BEGIN Source material
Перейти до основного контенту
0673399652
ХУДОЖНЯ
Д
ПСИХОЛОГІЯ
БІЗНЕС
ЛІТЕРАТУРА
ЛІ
END Source material
Task to complete = Reproduce the records with "ЛІТЕРАТУРА" swapped for "КНИГИ", leaving every other line unchanged.

The answer =
Перейти до основного контенту
0673399652
ХУДОЖНЯ
Д
ПСИХОЛОГІЯ
БІЗНЕС
КНИГИ
ЛІ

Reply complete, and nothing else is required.